* [DIRECTIVE A]: In the records, switch "matar" to "assassinar" in the lines starting at the one that contains "Ex-companheiro é suspeito de" and ending at the one that contains "Top 30 Gay Brasil". Give back only those lines, with nothing else altered.
[[ READING PASSAGE open ]]
To be sure, Quiroga is an engaging stage presence and a formidable talent, with her six o’clock leg extensions and penchant for getting tossed about in complex, dazzling lifts by longtime partner Cesar Coelho. And after seven years together, Quiroga and Coelho are so seamless a couple as to be symbiotic. It is a delight to watch them dance.

Certainly Quiroga deserves a format to display her particular gifts, the result of combining her extensive ballet training with her skill at tango. “Tango, Historias Breves” might have been such a setting if she had brought in an outside eye to help her realize her grand thematic ideas and cultivate her choreographic aspirations.

Instead, these ideas went undeveloped, often abruptly shut down as they began to advance beyond an opening image. Nowhere was this clearer than in the opening duet, “Adam y Java,” an attempt to unite the essence of tango with the essence of the Creation.


As innovative as this might seem for the opening foray of a tango show, one had to look very hard beyond the sensuous but unstructured partnering and the hyper-feminine and equally over-the-top masculine posturing to find the tango element — a shard of a spin, slowed down into a sinuous move. And just as this began to develop, the stage went dark and the taped music came to a sudden, abrasive stop.

Equally confounding was “Sor Juana’s Dream.” Set to excerpts from Luis Bacalov’s grandiose orchestral “Misa Tango” and music by Astor Piazzolla, it began with the surprising image of three women — Quiroga, Silvia Toscano and Deborah Quiroga (no relation) — posed as if crucified. Though a program note suggested the piece meant to portray three different love relationships based on a philosophical satire by the 17th century Mexican intellectual and poet Sor Juana Inés de la Cruz, only Quiroga and Coelho danced. The other couples, Toscano with Marcelo Bernadaz and D. Quiroga and Angel Coria, merely demurely shuffled about in slow-motion tango moves upstage.

Lengthy live music interludes by the serviceable Cuarteto Cacho Acuna were interspersed throughout the evening, but the musicians remained uninspired until the second half, which offered them more opportunities to perform with the troupe.

Similarly, the dancers, who also included Martina Martinez and Claudio Ferreyra, seemed to come alive only in set pieces that eschewed Quiroga’s aesthetic aspirations in favor of fun and tango dancing, served straight up. Of special note was “Festejando,” which allowed the troupe to stretch their acting talents in a comical story of a neighborhood wedding party.

More than through levity, the piece succeeded by returning to tango’s roots as a social dance that thrives on interaction — among the dancing couples as well as with the musicians — rather than refined display.

Although an audience might overlook the occasional stumble, the number of missteps throughout the evening suggested that Quiroga needs to pay more attention to rehearsing her troupe. The essence of tango may be, as she believes, the male-female embrace. But it is how this embrace unites a couple to enable continuous revolving around a shared axis and intricate leg and footwork that audiences want to see.
[[ READING PASSAGE closed ]]
[[ SOURCE MATERIAL open ]]
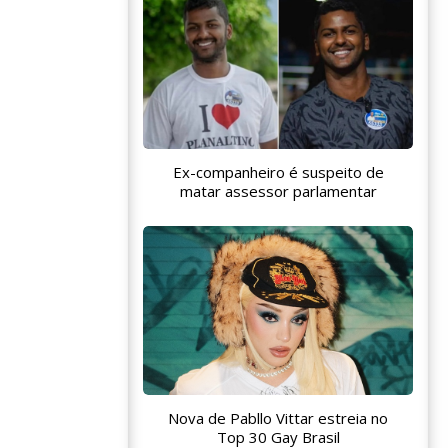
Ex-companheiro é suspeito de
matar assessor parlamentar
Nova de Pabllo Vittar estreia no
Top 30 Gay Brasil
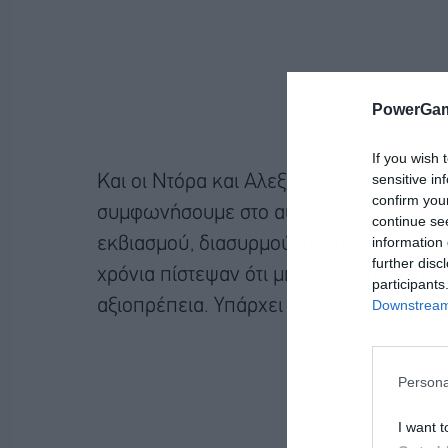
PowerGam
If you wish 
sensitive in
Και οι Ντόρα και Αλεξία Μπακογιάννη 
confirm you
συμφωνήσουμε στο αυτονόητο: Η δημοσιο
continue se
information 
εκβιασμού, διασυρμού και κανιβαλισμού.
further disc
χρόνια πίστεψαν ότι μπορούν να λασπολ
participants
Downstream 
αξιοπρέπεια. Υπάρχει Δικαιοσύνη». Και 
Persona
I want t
[[ SOURCE MATERIAL closed ]]
[[ SOURCE MATERIAL open ]]
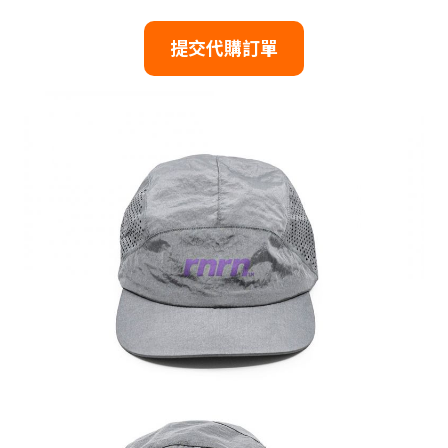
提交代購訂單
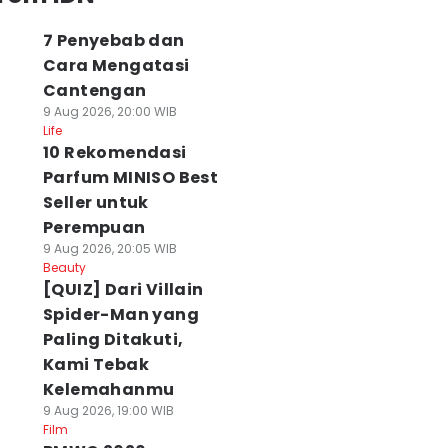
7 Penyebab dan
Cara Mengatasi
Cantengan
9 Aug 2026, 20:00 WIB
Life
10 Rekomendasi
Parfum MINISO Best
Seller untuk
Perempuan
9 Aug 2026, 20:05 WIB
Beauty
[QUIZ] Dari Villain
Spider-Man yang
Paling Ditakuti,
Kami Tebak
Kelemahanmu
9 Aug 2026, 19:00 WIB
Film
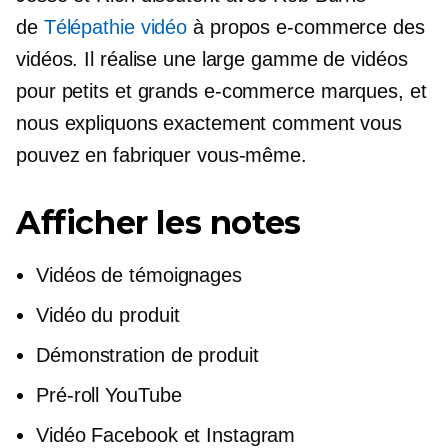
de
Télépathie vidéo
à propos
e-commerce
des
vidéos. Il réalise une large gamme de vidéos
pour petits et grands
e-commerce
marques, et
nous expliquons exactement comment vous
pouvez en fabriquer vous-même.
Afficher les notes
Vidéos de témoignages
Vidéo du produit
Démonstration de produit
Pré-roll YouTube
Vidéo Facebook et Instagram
[[ SOURCE MATERIAL closed ]]
[[ SOURCE MATERIAL open ]]
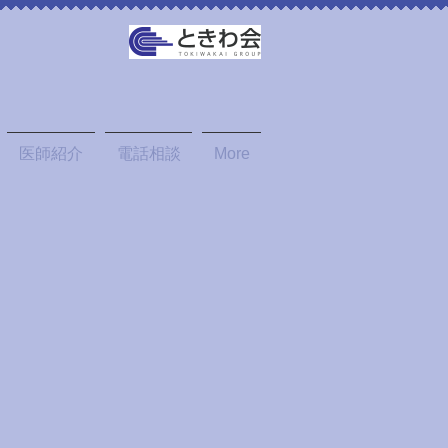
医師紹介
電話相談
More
[[ SOURCE MATERIAL closed ]]
* [DIRECTIVE B]: From the review of the tango show, retype the passage starting at "Lengthy live music" and ending at "neighborhood wedding party.", without any change.

* [FINAL ANSWER A]:
Ex-companheiro é suspeito de
assassinar assessor parlamentar
Nova de Pabllo Vittar estreia no
Top 30 Gay Brasil

* [FINAL ANSWER B]:
Lengthy live music interludes by the serviceable Cuarteto Cacho Acuna were interspersed throughout the evening, but the musicians remained uninspired until the second half, which offered them more opportunities to perform with the troupe.

Similarly, the dancers, who also included Martina Martinez and Claudio Ferreyra, seemed to come alive only in set pieces that eschewed Quiroga’s aesthetic aspirations in favor of fun and tango dancing, served straight up. Of special note was “Festejando,” which allowed the troupe to stretch their acting talents in a comical story of a neighborhood wedding party.